La Necropoli è stata addirittura soprannominata “piccola Stonehenge” proprio per la sua rilevanza a livello storico ed archeologico, data soprattutto dal fatto che le tombe qui ospitate coprono un arco temporale molto vasto, che va dal X sec. a.C. fino al I sec d.C.
Le sepolture, posizionate strategicamente sulla riva settentrionale del fiume Aterno, durante gli scavi hanno riservato non poche sorprese agli archeologi. Le 500 sepolture fino ad ora ritrovare ed esplorate occupano un’ampia area che copre quasi 2000 metri quadri di territorio.
Le tombe più antiche sono fatte risalire al popolo dei Vestini e contengono numerosi oggetti di vita quotidiana la cui collocazione nel feretro è spiegata dal vigente culto dell’aldilà, tipico di molte popolazioni del tempo. Ci sono poi tombe circolari fatte di pietre, risalenti all’età del Ferro (X-VIII secolo a.C.) nonché tombe di uomini adulti, caratterizzate dalla disposizione all’esterno di pietre in posizione verticale con altezze (in ordine decrescente) che vanno dal 50 cm ai 4 metri.

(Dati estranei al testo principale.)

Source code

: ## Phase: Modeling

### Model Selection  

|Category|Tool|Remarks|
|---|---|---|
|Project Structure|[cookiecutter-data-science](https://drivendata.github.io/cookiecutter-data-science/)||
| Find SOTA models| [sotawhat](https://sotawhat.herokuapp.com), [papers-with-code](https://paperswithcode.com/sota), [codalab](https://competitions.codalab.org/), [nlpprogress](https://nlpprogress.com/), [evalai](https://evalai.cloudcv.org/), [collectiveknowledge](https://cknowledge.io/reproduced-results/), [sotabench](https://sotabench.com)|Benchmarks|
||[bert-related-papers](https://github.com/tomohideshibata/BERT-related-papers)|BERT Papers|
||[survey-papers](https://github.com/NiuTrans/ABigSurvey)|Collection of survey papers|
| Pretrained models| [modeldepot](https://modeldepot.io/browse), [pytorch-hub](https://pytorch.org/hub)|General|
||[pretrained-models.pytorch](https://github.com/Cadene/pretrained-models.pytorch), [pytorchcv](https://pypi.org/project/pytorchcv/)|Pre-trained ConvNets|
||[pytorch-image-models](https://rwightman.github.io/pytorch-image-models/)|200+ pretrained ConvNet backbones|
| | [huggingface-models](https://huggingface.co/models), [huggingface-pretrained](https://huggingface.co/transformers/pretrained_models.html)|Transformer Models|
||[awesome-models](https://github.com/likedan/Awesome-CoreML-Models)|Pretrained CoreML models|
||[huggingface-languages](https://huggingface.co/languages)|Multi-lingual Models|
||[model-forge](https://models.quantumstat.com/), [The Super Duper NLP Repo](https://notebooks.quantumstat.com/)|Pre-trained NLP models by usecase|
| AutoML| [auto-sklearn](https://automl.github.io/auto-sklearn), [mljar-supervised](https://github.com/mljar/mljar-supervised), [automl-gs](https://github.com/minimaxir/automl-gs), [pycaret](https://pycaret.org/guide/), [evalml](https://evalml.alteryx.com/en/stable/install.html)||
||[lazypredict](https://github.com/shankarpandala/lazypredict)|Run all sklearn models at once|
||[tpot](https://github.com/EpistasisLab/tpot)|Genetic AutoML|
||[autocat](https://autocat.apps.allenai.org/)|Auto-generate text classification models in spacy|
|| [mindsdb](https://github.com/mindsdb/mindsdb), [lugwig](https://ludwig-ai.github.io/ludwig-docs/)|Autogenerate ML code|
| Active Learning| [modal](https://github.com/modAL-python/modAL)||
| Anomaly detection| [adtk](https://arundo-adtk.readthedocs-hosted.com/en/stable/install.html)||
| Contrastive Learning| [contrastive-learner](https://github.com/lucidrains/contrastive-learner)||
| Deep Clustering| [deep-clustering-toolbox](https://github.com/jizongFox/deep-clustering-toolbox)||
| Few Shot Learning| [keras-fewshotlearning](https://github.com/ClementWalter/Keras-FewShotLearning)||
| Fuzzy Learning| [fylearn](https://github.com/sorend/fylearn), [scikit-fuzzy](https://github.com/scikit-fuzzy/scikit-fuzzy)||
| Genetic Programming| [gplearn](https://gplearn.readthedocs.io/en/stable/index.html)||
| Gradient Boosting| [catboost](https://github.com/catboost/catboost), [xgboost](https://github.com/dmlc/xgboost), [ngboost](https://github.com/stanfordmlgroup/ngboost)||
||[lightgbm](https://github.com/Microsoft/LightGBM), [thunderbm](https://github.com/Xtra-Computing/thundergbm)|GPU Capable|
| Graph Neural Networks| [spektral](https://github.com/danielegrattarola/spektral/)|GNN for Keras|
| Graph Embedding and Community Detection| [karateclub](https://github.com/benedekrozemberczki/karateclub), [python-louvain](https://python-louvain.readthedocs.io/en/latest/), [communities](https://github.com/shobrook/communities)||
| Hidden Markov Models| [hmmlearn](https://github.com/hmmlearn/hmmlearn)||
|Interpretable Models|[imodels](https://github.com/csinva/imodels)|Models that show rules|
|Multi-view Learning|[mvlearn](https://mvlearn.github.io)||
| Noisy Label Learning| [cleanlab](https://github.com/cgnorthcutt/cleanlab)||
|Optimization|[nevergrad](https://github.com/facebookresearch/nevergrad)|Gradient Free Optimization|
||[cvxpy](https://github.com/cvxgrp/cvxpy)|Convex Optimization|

Il sito archeologico di Fossa è un luogo mistico e suggestivo, assolutamente da visitare, rimanendo la necropoli protostorica più importante di tutto l’Abruzzo.Per il mese di agosto la necropoli sarà visitabile anche nei giorni feriali, con apertura pomeridiana. Possono fare richiesta di visita in giorni diversi dal fine settimana i gruppi organizzati.